Segment Start: GIVEN RECORDS

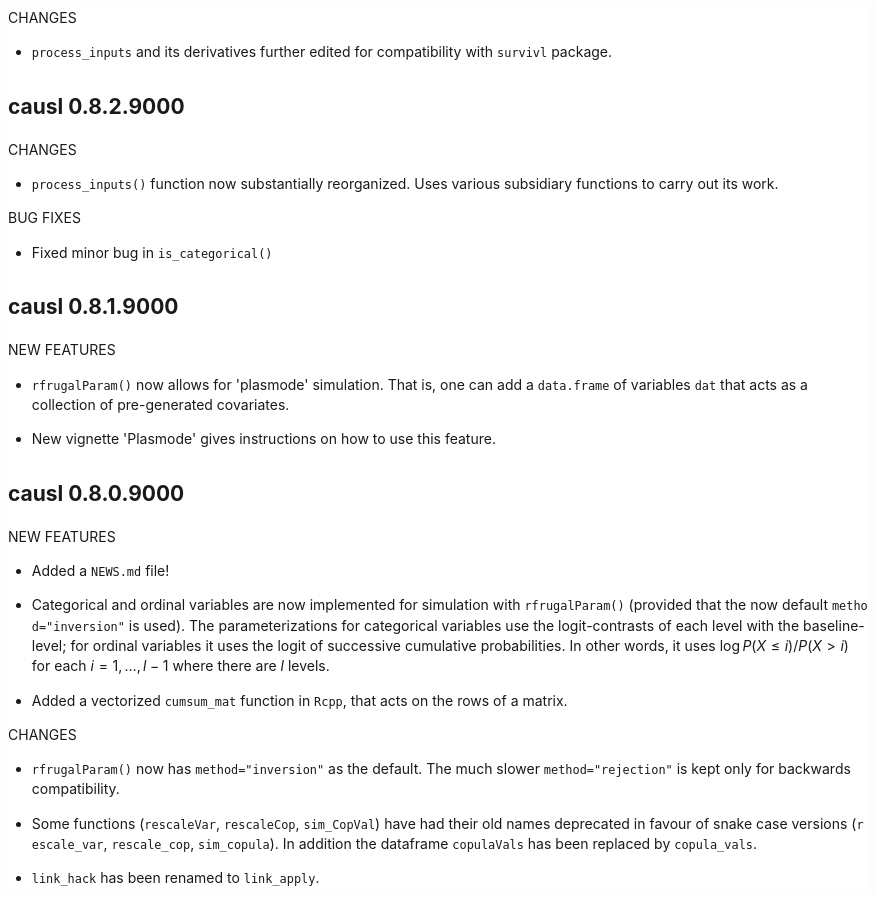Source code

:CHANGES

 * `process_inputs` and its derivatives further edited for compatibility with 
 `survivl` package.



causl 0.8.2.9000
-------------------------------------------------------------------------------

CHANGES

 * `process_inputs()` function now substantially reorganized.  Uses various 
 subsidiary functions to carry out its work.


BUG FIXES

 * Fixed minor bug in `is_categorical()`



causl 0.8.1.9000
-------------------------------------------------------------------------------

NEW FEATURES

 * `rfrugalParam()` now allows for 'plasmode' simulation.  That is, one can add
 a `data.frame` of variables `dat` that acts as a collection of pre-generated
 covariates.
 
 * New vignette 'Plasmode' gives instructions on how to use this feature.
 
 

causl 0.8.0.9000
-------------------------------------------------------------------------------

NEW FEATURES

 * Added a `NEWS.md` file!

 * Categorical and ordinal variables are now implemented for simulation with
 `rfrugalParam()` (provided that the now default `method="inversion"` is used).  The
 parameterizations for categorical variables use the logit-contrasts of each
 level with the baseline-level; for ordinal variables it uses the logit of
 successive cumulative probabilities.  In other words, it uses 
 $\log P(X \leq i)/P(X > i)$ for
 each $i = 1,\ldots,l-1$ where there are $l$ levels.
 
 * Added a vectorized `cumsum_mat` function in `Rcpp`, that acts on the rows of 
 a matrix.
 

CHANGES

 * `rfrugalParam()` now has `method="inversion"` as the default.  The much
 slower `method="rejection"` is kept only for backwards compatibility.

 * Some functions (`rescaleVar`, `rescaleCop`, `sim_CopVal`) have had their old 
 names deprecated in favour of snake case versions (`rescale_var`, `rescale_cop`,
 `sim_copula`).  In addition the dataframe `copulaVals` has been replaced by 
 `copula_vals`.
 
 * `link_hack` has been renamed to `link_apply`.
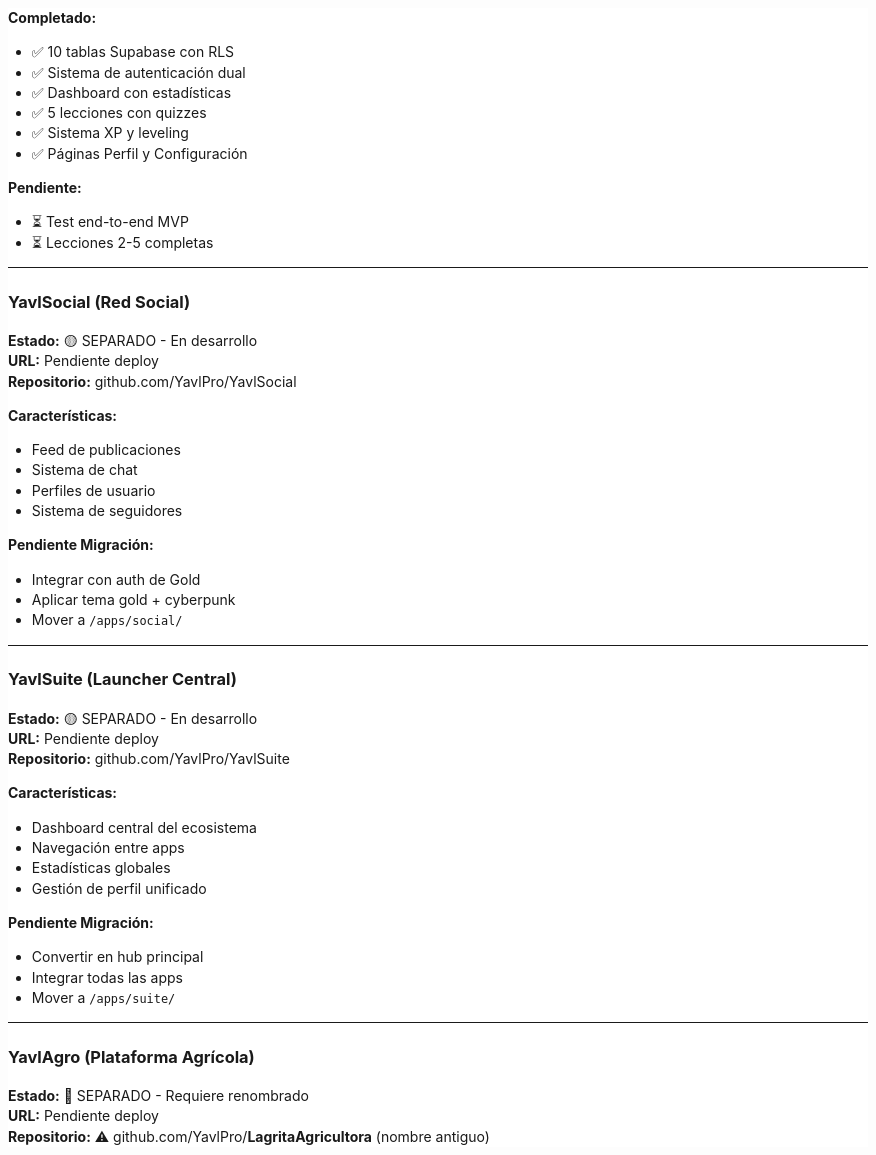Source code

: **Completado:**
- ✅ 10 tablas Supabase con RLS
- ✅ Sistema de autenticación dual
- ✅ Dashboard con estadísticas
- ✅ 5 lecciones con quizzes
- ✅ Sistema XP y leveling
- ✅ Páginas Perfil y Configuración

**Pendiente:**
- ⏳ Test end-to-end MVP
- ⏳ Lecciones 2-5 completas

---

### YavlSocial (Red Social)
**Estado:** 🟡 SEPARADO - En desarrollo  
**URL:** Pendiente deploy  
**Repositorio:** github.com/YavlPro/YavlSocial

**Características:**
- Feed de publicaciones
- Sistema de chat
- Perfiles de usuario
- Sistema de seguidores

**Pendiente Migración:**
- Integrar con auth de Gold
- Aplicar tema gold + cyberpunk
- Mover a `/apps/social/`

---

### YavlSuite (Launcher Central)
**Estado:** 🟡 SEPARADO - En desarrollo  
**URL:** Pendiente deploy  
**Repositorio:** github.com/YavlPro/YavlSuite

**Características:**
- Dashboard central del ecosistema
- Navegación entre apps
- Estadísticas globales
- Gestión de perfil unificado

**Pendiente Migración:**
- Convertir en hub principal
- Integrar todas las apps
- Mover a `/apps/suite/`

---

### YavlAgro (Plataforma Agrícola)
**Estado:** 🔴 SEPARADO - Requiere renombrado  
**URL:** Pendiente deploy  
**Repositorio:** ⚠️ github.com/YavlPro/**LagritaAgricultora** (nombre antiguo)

Segment End: GIVEN RECORDS
Segment Start: GIVEN RECORDS

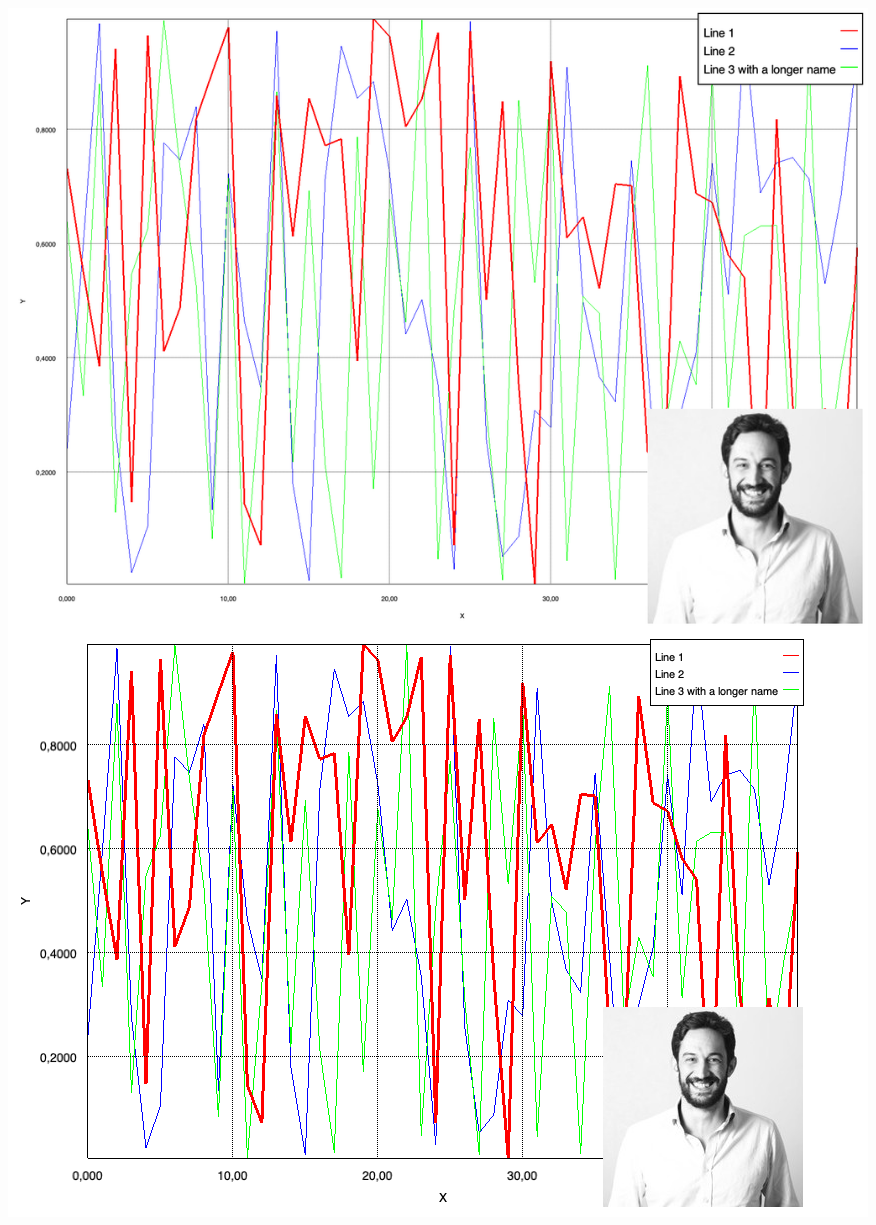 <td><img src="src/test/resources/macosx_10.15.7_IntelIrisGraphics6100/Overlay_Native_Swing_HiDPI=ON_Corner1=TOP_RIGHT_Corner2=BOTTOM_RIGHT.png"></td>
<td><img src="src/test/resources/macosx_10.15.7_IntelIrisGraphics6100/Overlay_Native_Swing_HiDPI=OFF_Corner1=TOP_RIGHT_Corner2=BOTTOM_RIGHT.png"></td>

Segment End: GIVEN RECORDS

Lay out the stretch of the listing from the line containing "for simulation with" through the line containing "level with the" as a Markdown table with two columns, Row and Line. Number each row and leave out blank lines.

_SOLUTION FOR THIS TASK_
| Row | Line |
|---|---|
| 1 |  * Categorical and ordinal variables are now implemented for simulation with |
| 2 |  `rfrugalParam()` (provided that the now default `method="inversion"` is used).  The |
| 3 |  parameterizations for categorical variables use the logit-contrasts of each |
| 4 |  level with the baseline-level; for ordinal variables it uses the logit of |